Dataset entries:
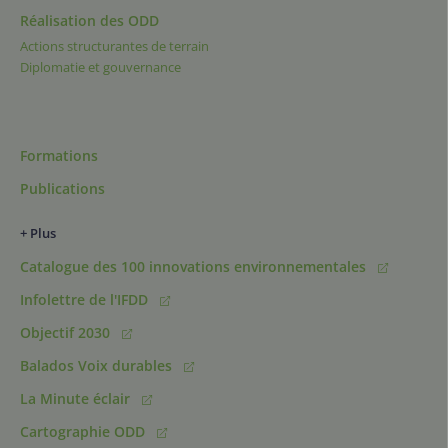
Réalisation des ODD
Actions structurantes de terrain
Diplomatie et gouvernance
Formations
Publications
+ Plus
Catalogue des 100 innovations environnementales
Infolettre de l'IFDD
Objectif 2030
Balados Voix durables
La Minute éclair
Cartographie ODD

Directions for this task: Your reply should be nothing but the lines from the one containing "Balados Voix durables" through the last line above, copied exactly; please include both ends.

Answer box:
Balados Voix durables
La Minute éclair
Cartographie ODD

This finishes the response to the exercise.